- [Set task]
Copy out the entries below, substituting "Give the masks as SVG" for each "Return masks as SVG" and keeping everything else the same.

Saved entries

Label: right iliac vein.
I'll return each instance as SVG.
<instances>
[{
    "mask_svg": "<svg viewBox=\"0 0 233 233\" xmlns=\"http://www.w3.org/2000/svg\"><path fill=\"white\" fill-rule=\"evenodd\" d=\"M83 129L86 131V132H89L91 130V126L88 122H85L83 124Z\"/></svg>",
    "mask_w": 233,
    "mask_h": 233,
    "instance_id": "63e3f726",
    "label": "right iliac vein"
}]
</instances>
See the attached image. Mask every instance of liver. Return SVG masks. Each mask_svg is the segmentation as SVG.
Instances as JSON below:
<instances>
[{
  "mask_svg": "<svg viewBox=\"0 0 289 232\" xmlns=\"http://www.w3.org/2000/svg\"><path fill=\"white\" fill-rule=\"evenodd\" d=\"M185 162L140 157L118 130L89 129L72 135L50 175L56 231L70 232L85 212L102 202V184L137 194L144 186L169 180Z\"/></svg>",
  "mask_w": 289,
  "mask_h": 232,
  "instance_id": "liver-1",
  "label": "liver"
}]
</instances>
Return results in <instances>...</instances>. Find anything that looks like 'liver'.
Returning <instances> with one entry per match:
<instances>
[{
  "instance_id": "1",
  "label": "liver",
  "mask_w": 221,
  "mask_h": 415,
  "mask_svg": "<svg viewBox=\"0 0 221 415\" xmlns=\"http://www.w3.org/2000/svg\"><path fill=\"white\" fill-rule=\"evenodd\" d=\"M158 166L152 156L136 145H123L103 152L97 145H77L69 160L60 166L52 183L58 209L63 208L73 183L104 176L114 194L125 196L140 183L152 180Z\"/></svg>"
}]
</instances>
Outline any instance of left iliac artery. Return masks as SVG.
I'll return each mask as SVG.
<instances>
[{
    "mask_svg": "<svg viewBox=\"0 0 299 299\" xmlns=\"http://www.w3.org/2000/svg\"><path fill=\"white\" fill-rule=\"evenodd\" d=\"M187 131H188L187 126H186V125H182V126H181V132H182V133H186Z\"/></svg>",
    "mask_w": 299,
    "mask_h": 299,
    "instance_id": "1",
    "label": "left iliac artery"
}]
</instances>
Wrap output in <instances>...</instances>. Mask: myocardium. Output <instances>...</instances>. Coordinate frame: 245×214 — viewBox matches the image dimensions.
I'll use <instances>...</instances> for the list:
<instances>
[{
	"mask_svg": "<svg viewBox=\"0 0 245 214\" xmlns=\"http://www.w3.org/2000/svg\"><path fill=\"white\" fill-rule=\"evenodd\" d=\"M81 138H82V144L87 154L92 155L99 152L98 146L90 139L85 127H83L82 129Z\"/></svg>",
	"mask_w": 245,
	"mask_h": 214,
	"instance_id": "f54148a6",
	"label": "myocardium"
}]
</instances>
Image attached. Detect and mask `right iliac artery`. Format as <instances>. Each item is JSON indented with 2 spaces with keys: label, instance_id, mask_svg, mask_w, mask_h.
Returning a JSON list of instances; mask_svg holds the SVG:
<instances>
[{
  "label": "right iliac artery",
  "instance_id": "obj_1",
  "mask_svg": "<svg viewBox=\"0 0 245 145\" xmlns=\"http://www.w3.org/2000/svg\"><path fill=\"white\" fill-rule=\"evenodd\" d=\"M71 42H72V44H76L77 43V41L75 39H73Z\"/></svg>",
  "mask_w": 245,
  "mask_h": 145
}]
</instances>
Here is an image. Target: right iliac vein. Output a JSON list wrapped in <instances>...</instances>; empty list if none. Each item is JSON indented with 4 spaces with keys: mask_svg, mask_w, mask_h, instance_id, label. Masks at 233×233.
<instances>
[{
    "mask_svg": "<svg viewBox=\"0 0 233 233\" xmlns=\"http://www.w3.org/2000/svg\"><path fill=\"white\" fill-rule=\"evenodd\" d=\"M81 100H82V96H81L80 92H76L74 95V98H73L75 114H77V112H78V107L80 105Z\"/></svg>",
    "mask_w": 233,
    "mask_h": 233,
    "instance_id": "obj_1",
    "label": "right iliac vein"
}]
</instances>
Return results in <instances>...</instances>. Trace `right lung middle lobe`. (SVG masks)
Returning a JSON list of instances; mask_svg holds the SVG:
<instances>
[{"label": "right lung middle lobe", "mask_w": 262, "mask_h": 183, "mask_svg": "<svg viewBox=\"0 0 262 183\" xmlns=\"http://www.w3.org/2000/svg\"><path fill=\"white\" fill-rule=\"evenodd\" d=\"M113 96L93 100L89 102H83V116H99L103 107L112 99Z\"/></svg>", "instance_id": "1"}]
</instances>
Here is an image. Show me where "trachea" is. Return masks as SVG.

- [Solution to this problem]
Label: right iliac vein.
I'll return each instance as SVG.
<instances>
[{
    "mask_svg": "<svg viewBox=\"0 0 233 233\" xmlns=\"http://www.w3.org/2000/svg\"><path fill=\"white\" fill-rule=\"evenodd\" d=\"M83 129L86 131V132H89L91 130V126L88 122H85L83 124Z\"/></svg>",
    "mask_w": 233,
    "mask_h": 233,
    "instance_id": "63e3f726",
    "label": "right iliac vein"
}]
</instances>
See the attached image. Mask every instance of liver. Return SVG masks. Each mask_svg is the segmentation as SVG.
Instances as JSON below:
<instances>
[{
  "mask_svg": "<svg viewBox=\"0 0 289 232\" xmlns=\"http://www.w3.org/2000/svg\"><path fill=\"white\" fill-rule=\"evenodd\" d=\"M185 162L140 157L118 130L89 129L72 135L50 175L56 231L70 232L85 212L102 202V184L137 194L144 186L169 180Z\"/></svg>",
  "mask_w": 289,
  "mask_h": 232,
  "instance_id": "liver-1",
  "label": "liver"
}]
</instances>
Return results in <instances>...</instances>. Find anything that looks like 'liver'.
Returning <instances> with one entry per match:
<instances>
[{
  "instance_id": "1",
  "label": "liver",
  "mask_w": 221,
  "mask_h": 415,
  "mask_svg": "<svg viewBox=\"0 0 221 415\" xmlns=\"http://www.w3.org/2000/svg\"><path fill=\"white\" fill-rule=\"evenodd\" d=\"M158 166L152 156L136 145H123L103 152L97 145H77L69 160L60 166L52 183L58 209L63 208L73 183L104 176L114 194L125 196L140 183L152 180Z\"/></svg>"
}]
</instances>
Outline any instance of left iliac artery. Give the masks as SVG.
I'll return each mask as SVG.
<instances>
[{
    "mask_svg": "<svg viewBox=\"0 0 299 299\" xmlns=\"http://www.w3.org/2000/svg\"><path fill=\"white\" fill-rule=\"evenodd\" d=\"M187 131H188L187 126H186V125H182V126H181V132H182V133H186Z\"/></svg>",
    "mask_w": 299,
    "mask_h": 299,
    "instance_id": "1",
    "label": "left iliac artery"
}]
</instances>
Wrap output in <instances>...</instances>. Mask: myocardium. Output <instances>...</instances>. Coordinate frame: 245×214 — viewBox matches the image dimensions.
I'll use <instances>...</instances> for the list:
<instances>
[{
	"mask_svg": "<svg viewBox=\"0 0 245 214\" xmlns=\"http://www.w3.org/2000/svg\"><path fill=\"white\" fill-rule=\"evenodd\" d=\"M81 138H82V144L87 154L92 155L99 152L98 146L90 139L85 127H83L82 129Z\"/></svg>",
	"mask_w": 245,
	"mask_h": 214,
	"instance_id": "f54148a6",
	"label": "myocardium"
}]
</instances>
Image attached. Detect and mask `right iliac artery`. Format as <instances>. Each item is JSON indented with 2 spaces with keys: label, instance_id, mask_svg, mask_w, mask_h.
Returning a JSON list of instances; mask_svg holds the SVG:
<instances>
[{
  "label": "right iliac artery",
  "instance_id": "obj_1",
  "mask_svg": "<svg viewBox=\"0 0 245 145\" xmlns=\"http://www.w3.org/2000/svg\"><path fill=\"white\" fill-rule=\"evenodd\" d=\"M71 42H72V44H76L77 43V41L75 39H73Z\"/></svg>",
  "mask_w": 245,
  "mask_h": 145
}]
</instances>
Here is an image. Target: right iliac vein. Output a JSON list wrapped in <instances>...</instances>; empty list if none. Each item is JSON indented with 4 spaces with keys: mask_svg, mask_w, mask_h, instance_id, label. Masks at 233×233.
<instances>
[{
    "mask_svg": "<svg viewBox=\"0 0 233 233\" xmlns=\"http://www.w3.org/2000/svg\"><path fill=\"white\" fill-rule=\"evenodd\" d=\"M81 100H82V96H81L80 92H76L74 95V98H73L75 114H77V112H78V107L80 105Z\"/></svg>",
    "mask_w": 233,
    "mask_h": 233,
    "instance_id": "obj_1",
    "label": "right iliac vein"
}]
</instances>
Return results in <instances>...</instances>. Trace `right lung middle lobe`. (SVG masks)
Returning a JSON list of instances; mask_svg holds the SVG:
<instances>
[{"label": "right lung middle lobe", "mask_w": 262, "mask_h": 183, "mask_svg": "<svg viewBox=\"0 0 262 183\" xmlns=\"http://www.w3.org/2000/svg\"><path fill=\"white\" fill-rule=\"evenodd\" d=\"M113 96L93 100L89 102H83V116H99L103 107L112 99Z\"/></svg>", "instance_id": "1"}]
</instances>
Here is an image. Show me where "trachea" is. Give the masks as SVG.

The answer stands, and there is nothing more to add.